------ DATA LISTING
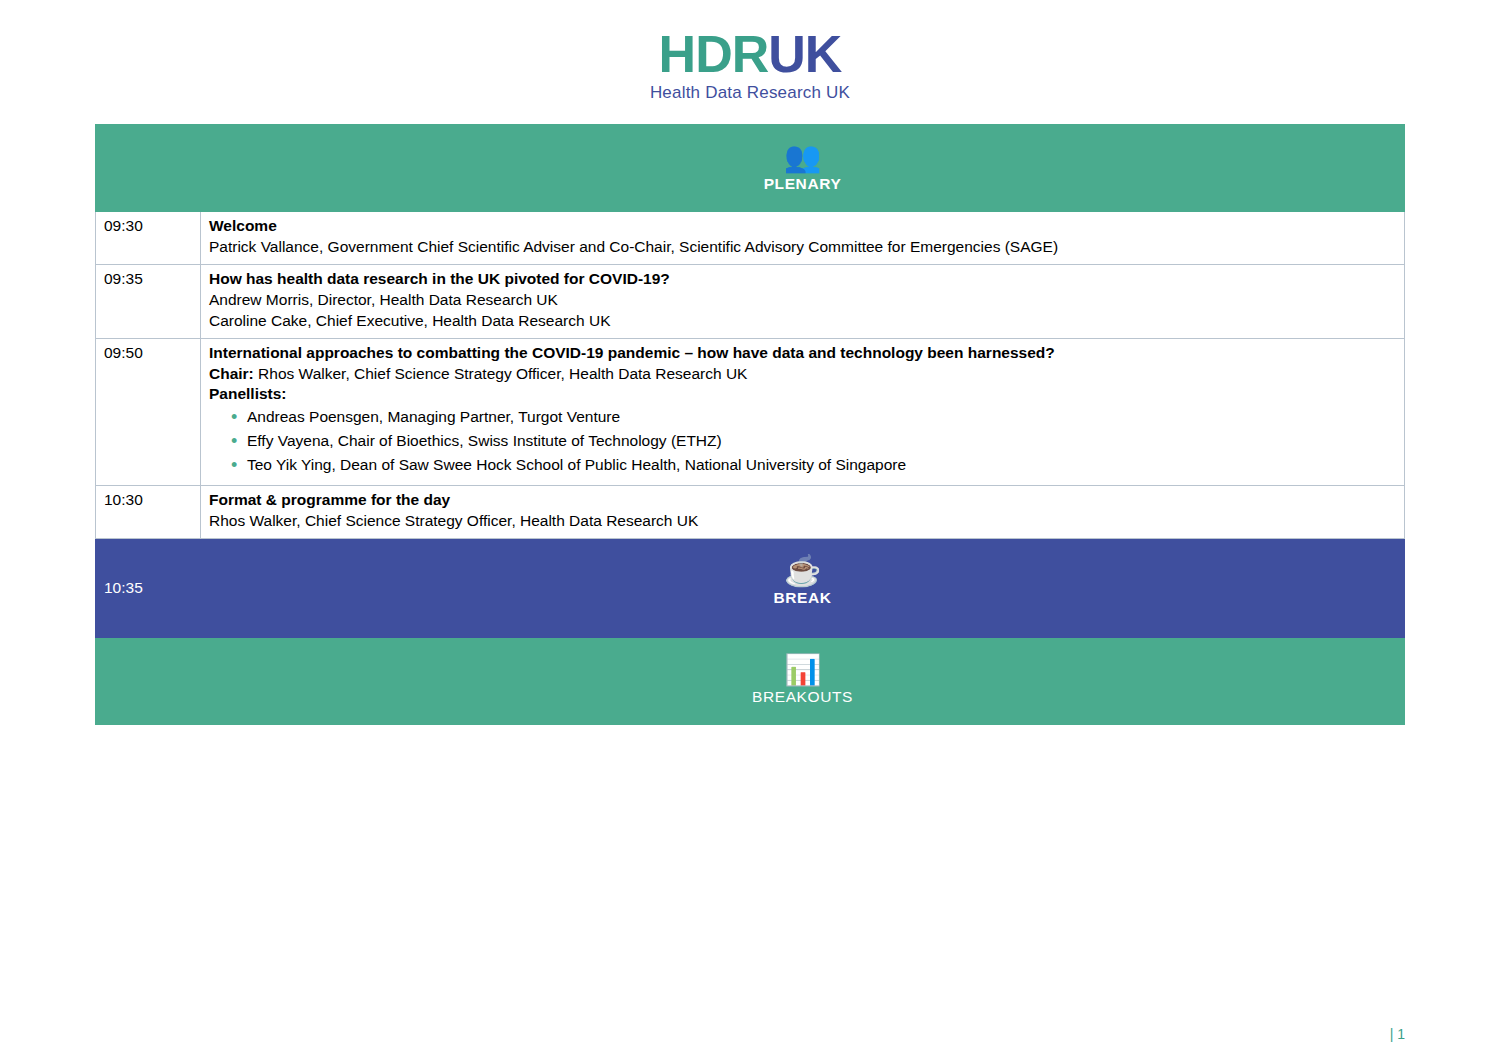HDR UK
Health Data Research UK
| | 👥 PLENARY |
| 09:30 | Welcome Patrick Vallance, Government Chief Scientific Adviser and Co-Chair, Scientific Advisory Committee for Emergencies (SAGE) |
| 09:35 | How has health data research in the UK pivoted for COVID-19? Andrew Morris, Director, Health Data Research UK Caroline Cake, Chief Executive, Health Data Research UK |
| 09:50 | International approaches to combatting the COVID-19 pandemic – how have data and technology been harnessed? Chair: Rhos Walker, Chief Science Strategy Officer, Health Data Research UK Panellists: Andreas Poensgen, Managing Partner, Turgot Venture Effy Vayena, Chair of Bioethics, Swiss Institute of Technology (ETHZ) Teo Yik Ying, Dean of Saw Swee Hock School of Public Health, National University of Singapore |
| 10:30 | Format & programme for the day Rhos Walker, Chief Science Strategy Officer, Health Data Research UK |
| 10:35 | ☕ BREAK |
| | 📊 BREAKOUTS |
| 1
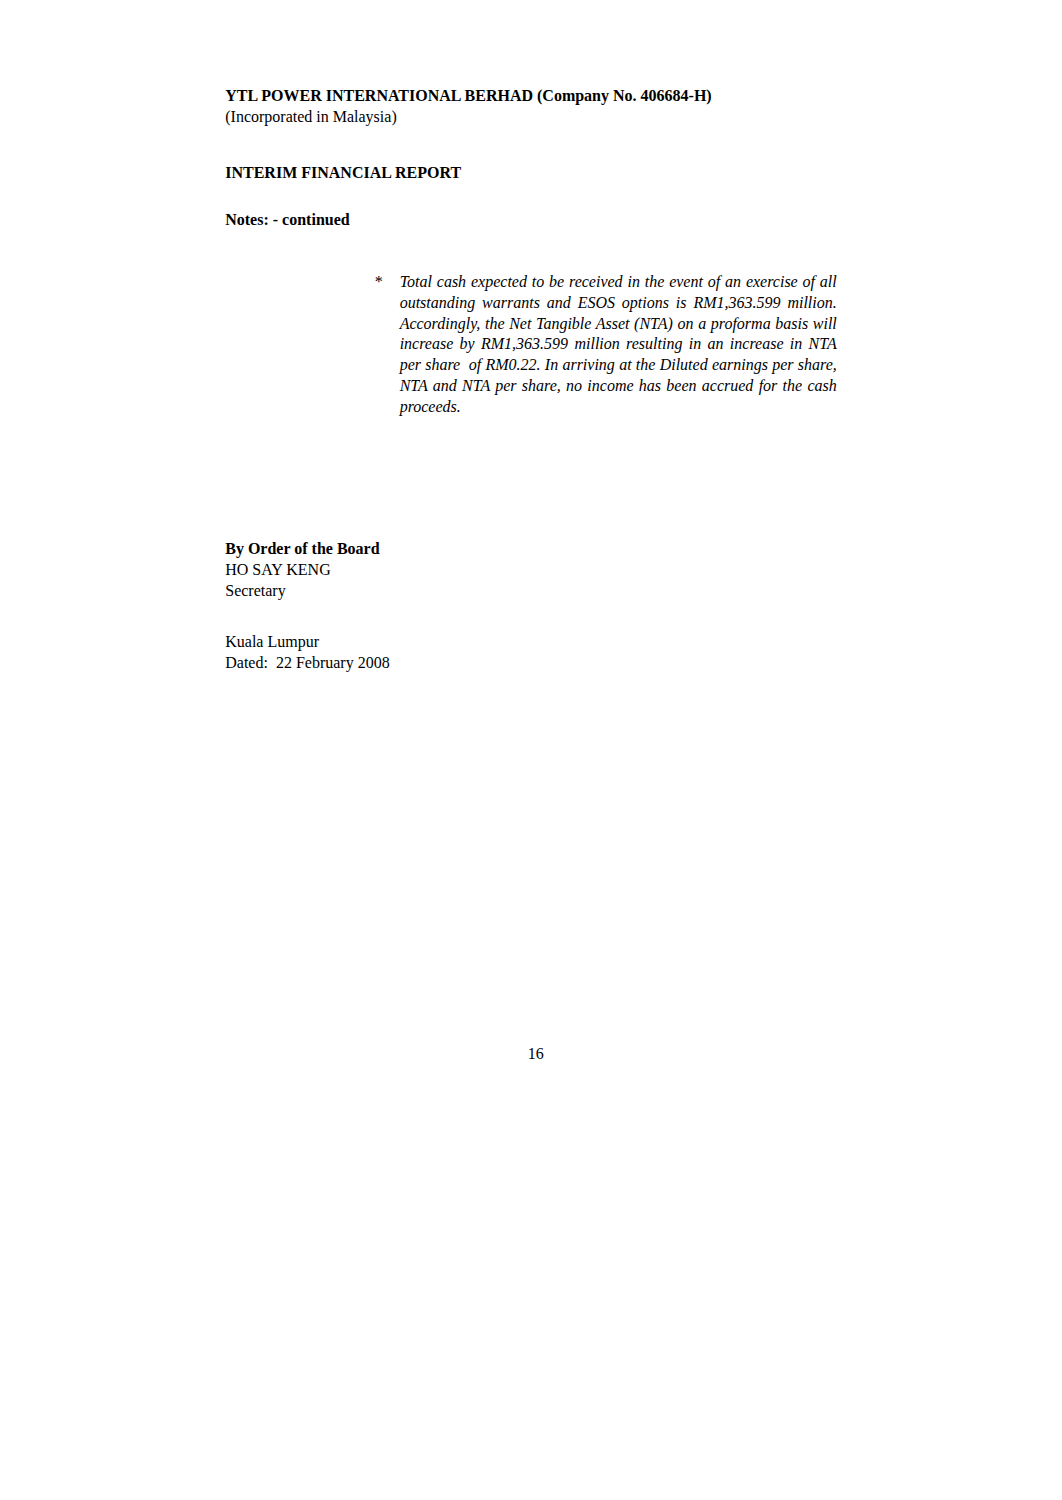YTL POWER INTERNATIONAL BERHAD (Company No. 406684-H)
(Incorporated in Malaysia)
INTERIM FINANCIAL REPORT
Notes: - continued
*
Total cash expected to be received in the event of an exercise of all outstanding warrants and ESOS options is RM1,363.599 million. Accordingly, the Net Tangible Asset (NTA) on a proforma basis will increase by RM1,363.599 million resulting in an increase in NTA per share of RM0.22. In arriving at the Diluted earnings per share, NTA and NTA per share, no income has been accrued for the cash proceeds.
By Order of the Board
HO SAY KENG
Secretary
Kuala Lumpur
Dated: 22 February 2008
16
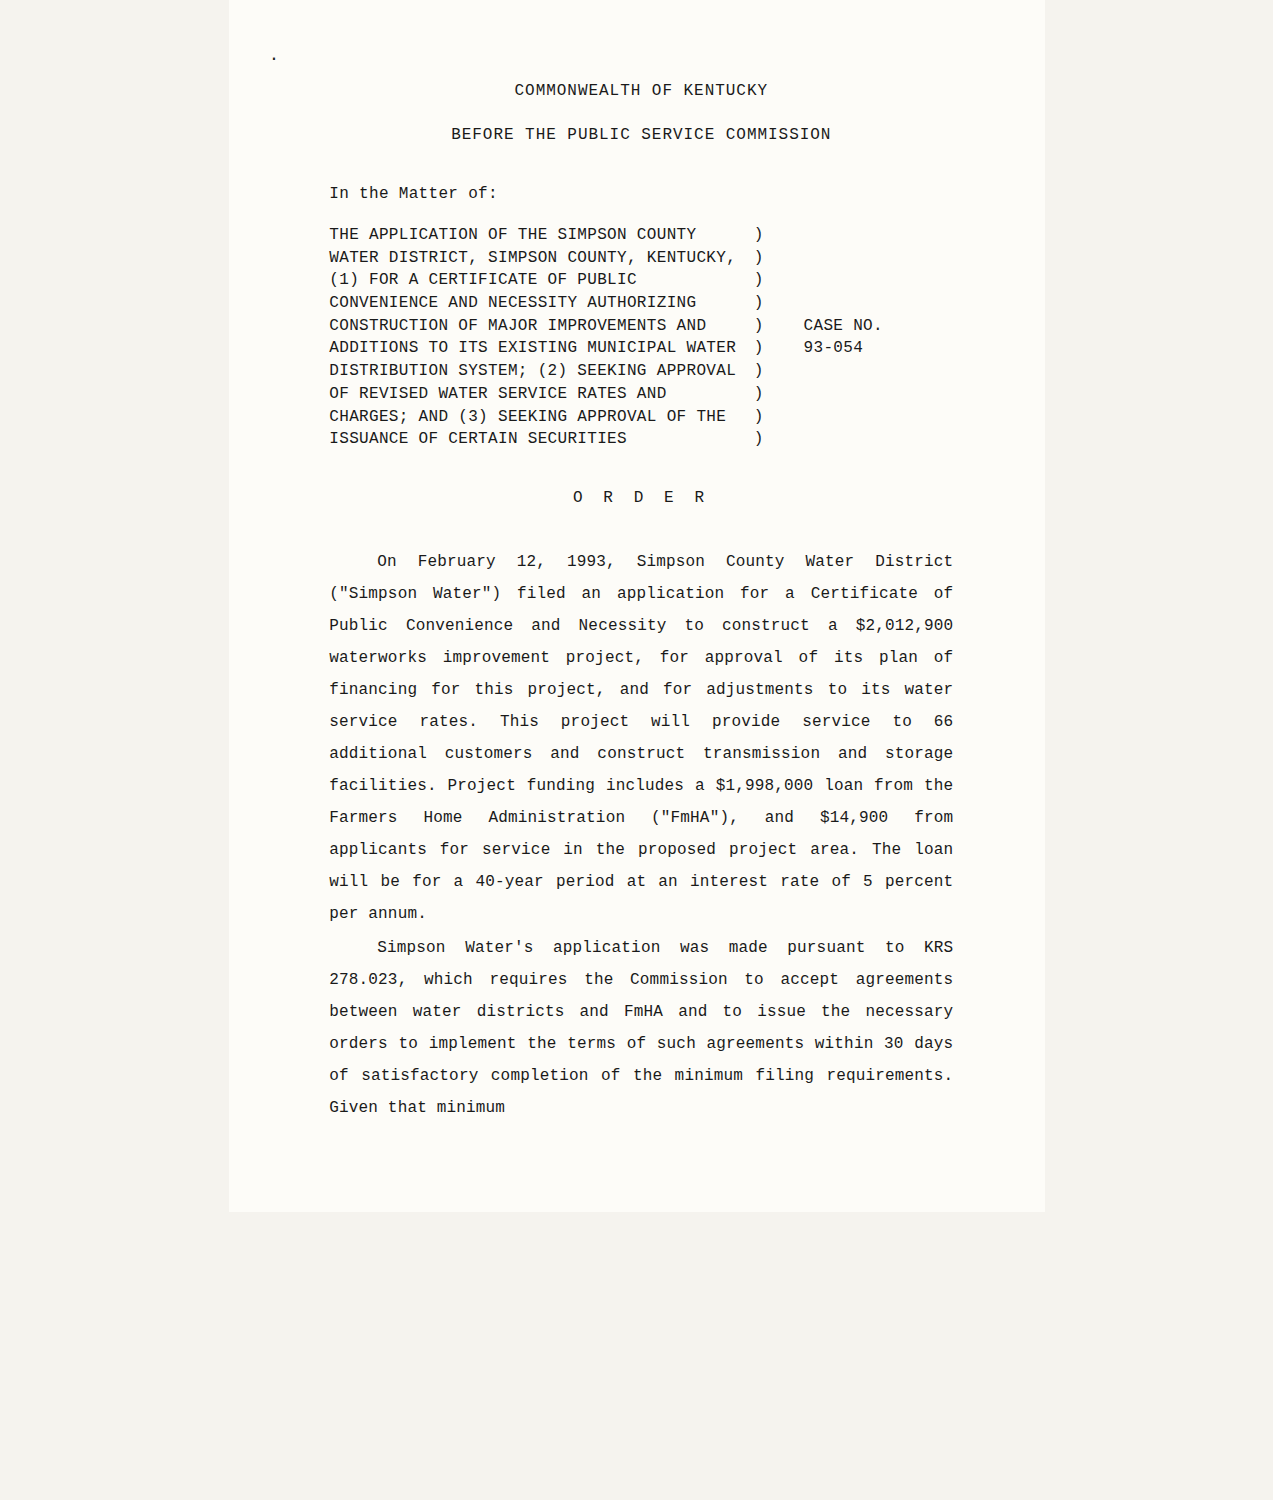·
COMMONWEALTH OF KENTUCKY
BEFORE THE PUBLIC SERVICE COMMISSION
In the Matter of:
| THE APPLICATION OF THE SIMPSON COUNTY WATER DISTRICT, SIMPSON COUNTY, KENTUCKY, (1) FOR A CERTIFICATE OF PUBLIC CONVENIENCE AND NECESSITY AUTHORIZING CONSTRUCTION OF MAJOR IMPROVEMENTS AND ADDITIONS TO ITS EXISTING MUNICIPAL WATER DISTRIBUTION SYSTEM; (2) SEEKING APPROVAL OF REVISED WATER SERVICE RATES AND CHARGES; AND (3) SEEKING APPROVAL OF THE ISSUANCE OF CERTAIN SECURITIES | ) ) ) ) ) ) ) ) ) ) | CASE NO. 93-054 |
O R D E R
On February 12, 1993, Simpson County Water District ("Simpson Water") filed an application for a Certificate of Public Convenience and Necessity to construct a $2,012,900 waterworks improvement project, for approval of its plan of financing for this project, and for adjustments to its water service rates. This project will provide service to 66 additional customers and construct transmission and storage facilities. Project funding includes a $1,998,000 loan from the Farmers Home Administration ("FmHA"), and $14,900 from applicants for service in the proposed project area. The loan will be for a 40-year period at an interest rate of 5 percent per annum.
Simpson Water's application was made pursuant to KRS 278.023, which requires the Commission to accept agreements between water districts and FmHA and to issue the necessary orders to implement the terms of such agreements within 30 days of satisfactory completion of the minimum filing requirements. Given that minimum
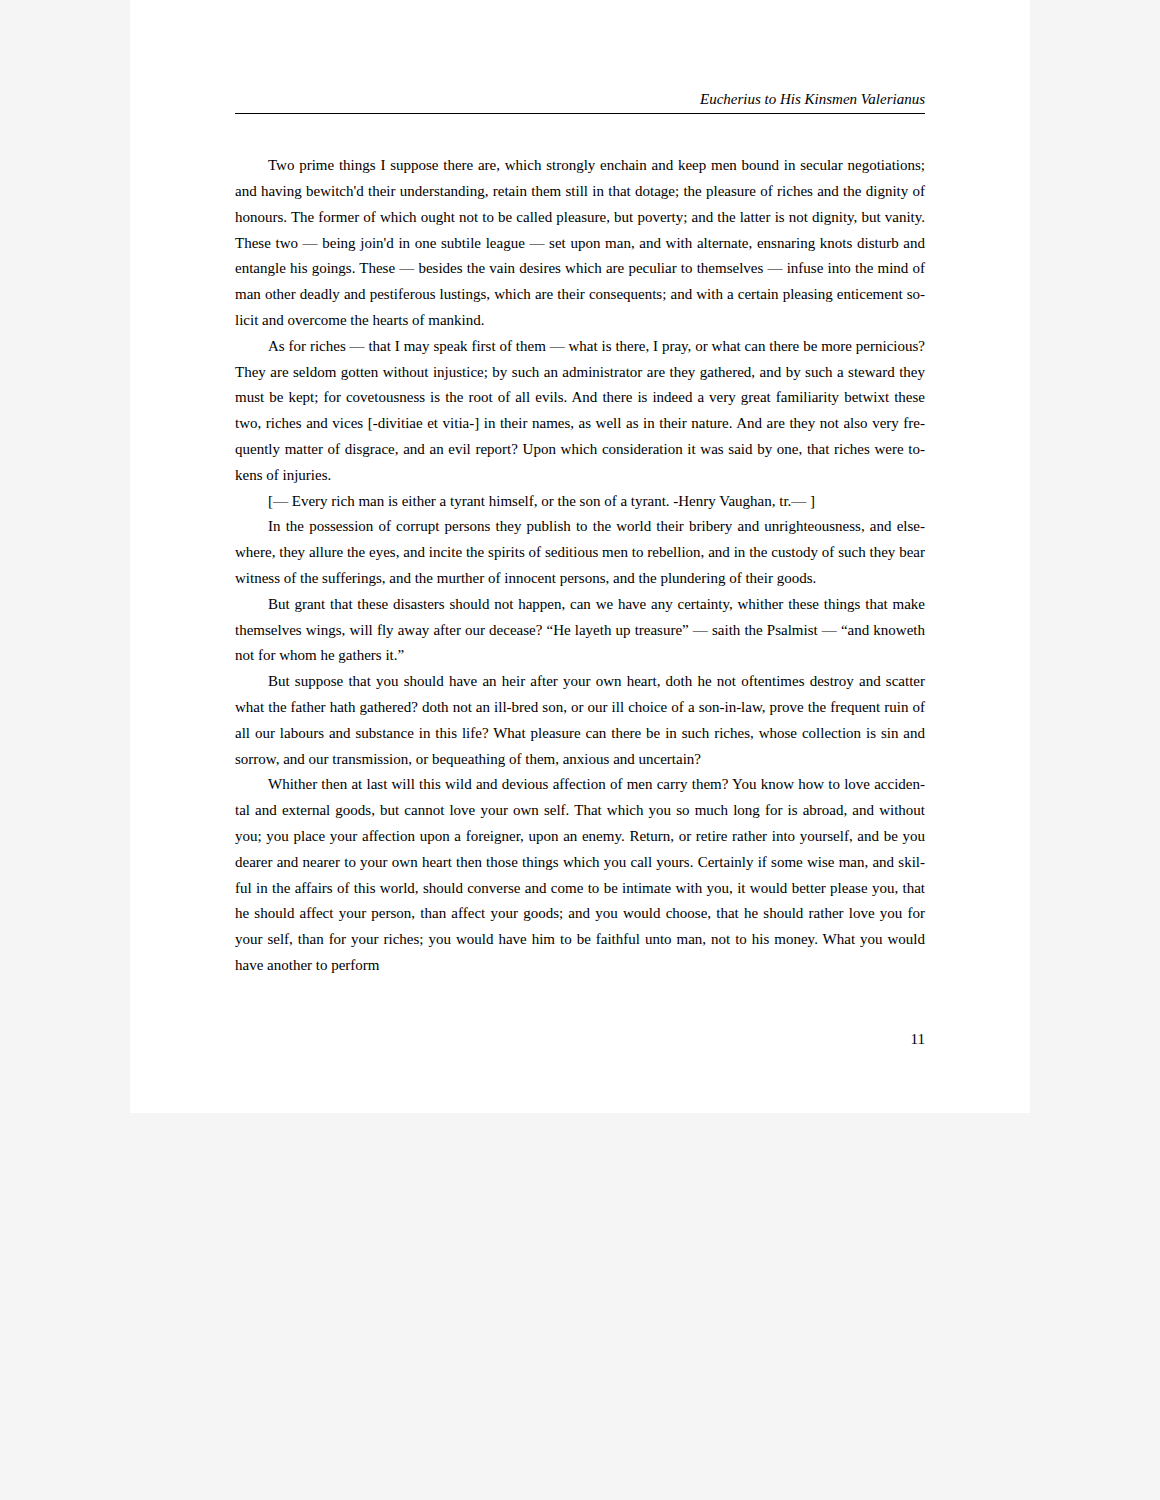Eucherius to His Kinsmen Valerianus
Two prime things I suppose there are, which strongly enchain and keep men bound in secular negotiations; and having bewitch'd their understanding, retain them still in that dotage; the pleasure of riches and the dignity of honours. The former of which ought not to be called pleasure, but poverty; and the latter is not dignity, but vanity. These two — being join'd in one subtile league — set upon man, and with alternate, ensnaring knots disturb and entangle his goings. These — besides the vain desires which are peculiar to themselves — infuse into the mind of man other deadly and pestiferous lustings, which are their consequents; and with a certain pleasing enticement solicit and overcome the hearts of mankind.
As for riches — that I may speak first of them — what is there, I pray, or what can there be more pernicious? They are seldom gotten without injustice; by such an administrator are they gathered, and by such a steward they must be kept; for covetousness is the root of all evils. And there is indeed a very great familiarity betwixt these two, riches and vices [-divitiae et vitia-] in their names, as well as in their nature. And are they not also very frequently matter of disgrace, and an evil report? Upon which consideration it was said by one, that riches were tokens of injuries.
[— Every rich man is either a tyrant himself, or the son of a tyrant. -Henry Vaughan, tr.— ]
In the possession of corrupt persons they publish to the world their bribery and unrighteousness, and elsewhere, they allure the eyes, and incite the spirits of seditious men to rebellion, and in the custody of such they bear witness of the sufferings, and the murther of innocent persons, and the plundering of their goods.
But grant that these disasters should not happen, can we have any certainty, whither these things that make themselves wings, will fly away after our decease? “He layeth up treasure” — saith the Psalmist — “and knoweth not for whom he gathers it.”
But suppose that you should have an heir after your own heart, doth he not oftentimes destroy and scatter what the father hath gathered? doth not an ill-bred son, or our ill choice of a son-in-law, prove the frequent ruin of all our labours and substance in this life? What pleasure can there be in such riches, whose collection is sin and sorrow, and our transmission, or bequeathing of them, anxious and uncertain?
Whither then at last will this wild and devious affection of men carry them? You know how to love accidental and external goods, but cannot love your own self. That which you so much long for is abroad, and without you; you place your affection upon a foreigner, upon an enemy. Return, or retire rather into yourself, and be you dearer and nearer to your own heart then those things which you call yours. Certainly if some wise man, and skilful in the affairs of this world, should converse and come to be intimate with you, it would better please you, that he should affect your person, than affect your goods; and you would choose, that he should rather love you for your self, than for your riches; you would have him to be faithful unto man, not to his money. What you would have another to perform
11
------------
## DIRECTIONS:
Within the entries above, count the lines that include "KENTUCKY". The answer is that number alone.

## EXERCISE RESULT:
2